While the PDMM is not a decisional aid, it may still be helpful to providers who are working with pregnant people in the process of pregnancy decision-making. Clinicians can utilize the PDMM as a guide for a non-judgmental and open discussion of factors that are relevant for the client. Having the PDMM as a framework for the discussion might help clinicians empower their clients to gain clarity in a potentially stressful situation (Ely et al., 2018). Additionally, clinicians who are working with clients in the post-partum period or with clients who have accessed abortion might use the PDMM to explore and validate the complexity of their clients’ pregnancy decision-making experiences and to help clients build self-compassion around their decision and the factors that led them to it.

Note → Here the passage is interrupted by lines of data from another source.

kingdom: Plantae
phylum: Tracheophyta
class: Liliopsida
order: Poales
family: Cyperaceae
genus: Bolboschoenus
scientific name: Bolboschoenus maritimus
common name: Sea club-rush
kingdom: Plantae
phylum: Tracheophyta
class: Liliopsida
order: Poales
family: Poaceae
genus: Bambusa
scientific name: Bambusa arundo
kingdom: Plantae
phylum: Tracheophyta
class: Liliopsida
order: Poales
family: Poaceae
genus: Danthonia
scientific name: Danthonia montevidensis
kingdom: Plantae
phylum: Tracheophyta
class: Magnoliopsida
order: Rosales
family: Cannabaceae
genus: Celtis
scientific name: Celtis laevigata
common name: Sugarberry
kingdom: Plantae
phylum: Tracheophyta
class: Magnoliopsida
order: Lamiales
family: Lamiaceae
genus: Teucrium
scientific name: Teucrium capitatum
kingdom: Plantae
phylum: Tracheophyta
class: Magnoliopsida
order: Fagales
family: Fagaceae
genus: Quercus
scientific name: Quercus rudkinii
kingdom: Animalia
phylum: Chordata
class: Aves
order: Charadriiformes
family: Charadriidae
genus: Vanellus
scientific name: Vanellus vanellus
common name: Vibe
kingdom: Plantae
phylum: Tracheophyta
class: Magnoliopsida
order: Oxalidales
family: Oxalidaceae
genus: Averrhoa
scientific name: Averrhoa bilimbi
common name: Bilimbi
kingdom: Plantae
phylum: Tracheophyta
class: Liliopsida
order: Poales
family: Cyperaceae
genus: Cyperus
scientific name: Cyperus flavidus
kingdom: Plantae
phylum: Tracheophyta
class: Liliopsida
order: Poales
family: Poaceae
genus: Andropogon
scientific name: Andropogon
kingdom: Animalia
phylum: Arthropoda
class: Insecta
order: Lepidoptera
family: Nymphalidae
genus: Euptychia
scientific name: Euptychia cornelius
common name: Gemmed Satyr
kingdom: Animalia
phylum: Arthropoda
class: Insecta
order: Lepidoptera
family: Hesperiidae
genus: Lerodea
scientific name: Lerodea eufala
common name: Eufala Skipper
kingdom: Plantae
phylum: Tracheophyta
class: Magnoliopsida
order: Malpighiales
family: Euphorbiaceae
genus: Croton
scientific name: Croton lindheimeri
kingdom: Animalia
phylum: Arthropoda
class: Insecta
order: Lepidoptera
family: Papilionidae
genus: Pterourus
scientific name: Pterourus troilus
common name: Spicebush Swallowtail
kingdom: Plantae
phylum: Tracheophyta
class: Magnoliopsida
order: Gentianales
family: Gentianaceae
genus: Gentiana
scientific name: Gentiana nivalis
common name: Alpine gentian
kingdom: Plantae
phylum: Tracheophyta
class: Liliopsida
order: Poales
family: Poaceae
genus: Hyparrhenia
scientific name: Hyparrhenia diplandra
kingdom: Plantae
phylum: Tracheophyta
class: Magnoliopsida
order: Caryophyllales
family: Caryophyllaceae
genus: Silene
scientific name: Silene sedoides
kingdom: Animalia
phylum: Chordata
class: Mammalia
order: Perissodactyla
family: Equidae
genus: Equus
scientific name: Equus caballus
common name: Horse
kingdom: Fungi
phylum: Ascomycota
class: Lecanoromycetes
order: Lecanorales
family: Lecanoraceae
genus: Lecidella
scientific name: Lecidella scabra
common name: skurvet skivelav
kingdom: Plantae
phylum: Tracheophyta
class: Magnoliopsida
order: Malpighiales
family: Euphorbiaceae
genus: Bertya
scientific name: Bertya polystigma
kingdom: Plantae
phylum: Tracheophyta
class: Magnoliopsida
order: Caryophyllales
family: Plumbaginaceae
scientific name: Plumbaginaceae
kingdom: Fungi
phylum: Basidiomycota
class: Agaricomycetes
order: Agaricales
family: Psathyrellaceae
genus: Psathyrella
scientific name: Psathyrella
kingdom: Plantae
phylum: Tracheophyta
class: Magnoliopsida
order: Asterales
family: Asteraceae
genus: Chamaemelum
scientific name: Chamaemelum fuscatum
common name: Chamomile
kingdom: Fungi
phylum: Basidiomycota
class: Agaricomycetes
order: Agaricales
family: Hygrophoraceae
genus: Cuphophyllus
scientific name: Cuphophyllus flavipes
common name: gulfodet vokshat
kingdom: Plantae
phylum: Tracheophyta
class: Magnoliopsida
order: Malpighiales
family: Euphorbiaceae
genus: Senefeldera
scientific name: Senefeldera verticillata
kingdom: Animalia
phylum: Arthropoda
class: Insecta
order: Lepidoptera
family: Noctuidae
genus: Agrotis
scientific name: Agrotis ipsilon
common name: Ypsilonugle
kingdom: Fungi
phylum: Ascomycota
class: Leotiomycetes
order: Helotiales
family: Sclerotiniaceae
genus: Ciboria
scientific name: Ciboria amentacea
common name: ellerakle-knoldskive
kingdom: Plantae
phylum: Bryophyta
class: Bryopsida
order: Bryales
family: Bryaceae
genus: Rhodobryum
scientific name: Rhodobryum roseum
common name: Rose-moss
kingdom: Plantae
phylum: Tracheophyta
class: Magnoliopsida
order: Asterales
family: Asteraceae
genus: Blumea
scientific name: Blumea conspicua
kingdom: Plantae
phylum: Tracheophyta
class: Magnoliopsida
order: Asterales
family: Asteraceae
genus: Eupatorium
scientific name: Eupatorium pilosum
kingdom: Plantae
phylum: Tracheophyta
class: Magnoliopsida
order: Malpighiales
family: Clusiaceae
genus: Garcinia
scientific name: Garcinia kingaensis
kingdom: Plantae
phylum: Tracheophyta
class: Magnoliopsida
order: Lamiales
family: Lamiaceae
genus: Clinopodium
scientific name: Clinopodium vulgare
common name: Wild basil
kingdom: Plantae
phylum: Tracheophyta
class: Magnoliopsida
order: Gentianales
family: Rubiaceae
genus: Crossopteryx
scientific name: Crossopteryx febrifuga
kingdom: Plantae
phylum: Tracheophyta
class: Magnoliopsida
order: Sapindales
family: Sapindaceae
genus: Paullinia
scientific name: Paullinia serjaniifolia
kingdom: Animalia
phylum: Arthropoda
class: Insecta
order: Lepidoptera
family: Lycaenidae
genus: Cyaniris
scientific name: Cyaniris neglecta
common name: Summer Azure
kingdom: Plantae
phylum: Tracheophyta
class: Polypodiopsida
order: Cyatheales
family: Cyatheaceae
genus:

On a macro-level, we hope that the PDMM can be utilized to identify specific cultural and sociopolitical barriers and limitations to reproductive access, so that we may be better equipped to pursue global equity initiatives toward reproductive justice (Association of Women’s Health, Obstetric, and Neonatal Nursing, 2009; Moseson et al., 2019). Specifically, we hope that this intersectional approach spurs greater understanding of the factors affecting pregnant people who are marginalized so that we may break away from a cisheteronormative and colonialist viewpoint of unintended pregnancy and be better prepared to dismantle the structures that restrict the autonomy and agency of all pregnant people. This could involve efforts such as public campaigns to improve abortion knowledge, innovative community support structures for single parents, or increased training for medical providers regarding transgender and gender non-conforming pregnant people. Our aim is that the PDMM illuminates unintended pregnancy and pregnancy decision-making such that it is no longer fraught with secrecy or shame. We hope that this work will be a step toward a world in which every person has the ability to freely choose and access the pregnancy option that is right for them.